[Page-level text extractions]
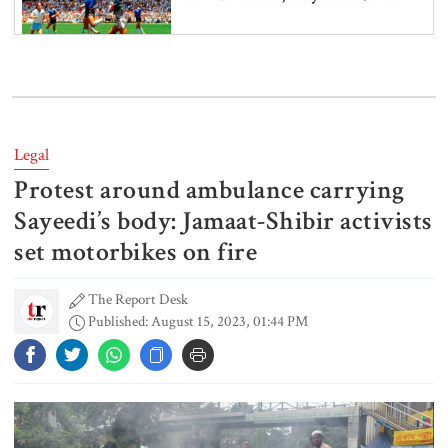
Spain battles major wildfire in
Andalusia as 4,000 hectares burn
Legal
Protest around ambulance carrying
FSRUs supply 750 mmcfd, crisis
overcomes: Petrobangla Chairman
Sayeedi’s body: Jamaat-Shibir activists
set motorbikes on fire
The Report Desk
US pledges $400m for Australian
Published: August 15, 2023, 01:44 PM
rare earth mine
Lionel Messi’s father Jorge Messi
dies at 68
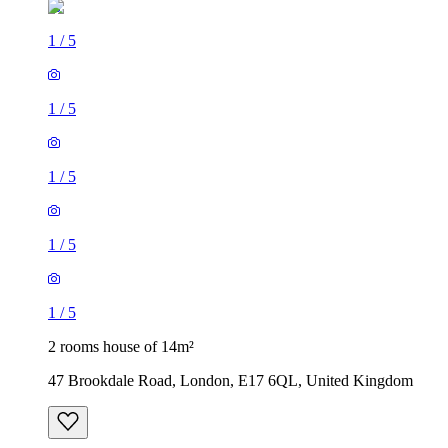
1
/
5
1
/
5
1
/
5
1
/
5
1
/
5
2 rooms house of 14m²
47 Brookdale Road, London, E17 6QL, United Kingdom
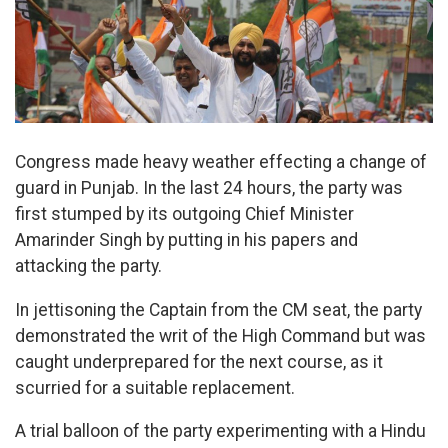
Congress made heavy weather effecting a change of
guard in Punjab. In the last 24 hours, the party was
first stumped by its outgoing Chief Minister
Amarinder Singh by putting in his papers and
attacking the party.
In jettisoning the Captain from the CM seat, the party
demonstrated the writ of the High Command but was
caught underprepared for the next course, as it
scurried for a suitable replacement.
A trial balloon of the party experimenting with a Hindu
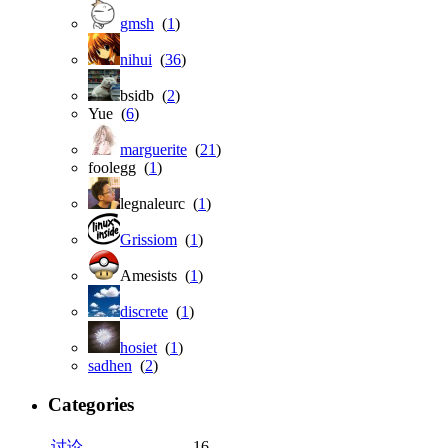
gmsh
(
1
)
nihui
(
36
)
bsidb (
2
)
Yue (
6
)
marguerite
(
21
)
foolegg (
1
)
legnaleurc (
1
)
Grissiom
(
1
)
Amesists (
1
)
discrete
(
1
)
hosiet
(
1
)
sadhen
(
2
)
Categories
讨论
16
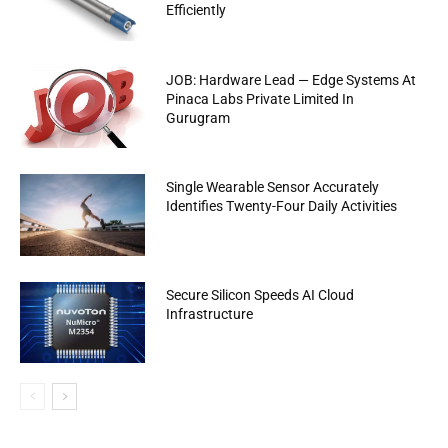
Efficiently
JOB: Hardware Lead — Edge Systems At
Pinaca Labs Private Limited In
Gurugram
Single Wearable Sensor Accurately
Identifies Twenty-Four Daily Activities
Secure Silicon Speeds AI Cloud
Infrastructure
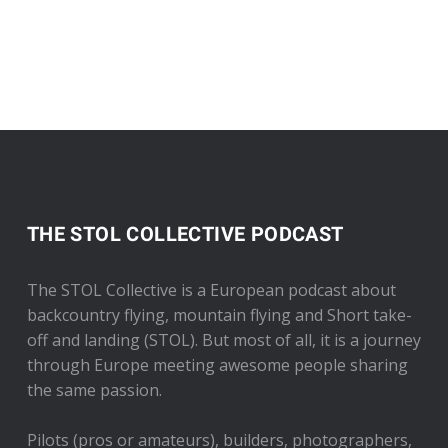
THE STOL COLLECTIVE PODCAST
The STOL Collective is a European podcast about
backcountry flying, mountain flying and Short take-
off and landing (STOL). But most of all, it is a journey
through Europe meeting awesome people sharing
the same passion.
Pilots (pros or amateurs), builders, photographers,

Task prompt:
Go through the data above and copy each line that holds the word "STOL".

Task solution:
THE STOL COLLECTIVE PODCAST
The STOL Collective is a European podcast about
off and landing (STOL). But most of all, it is a journey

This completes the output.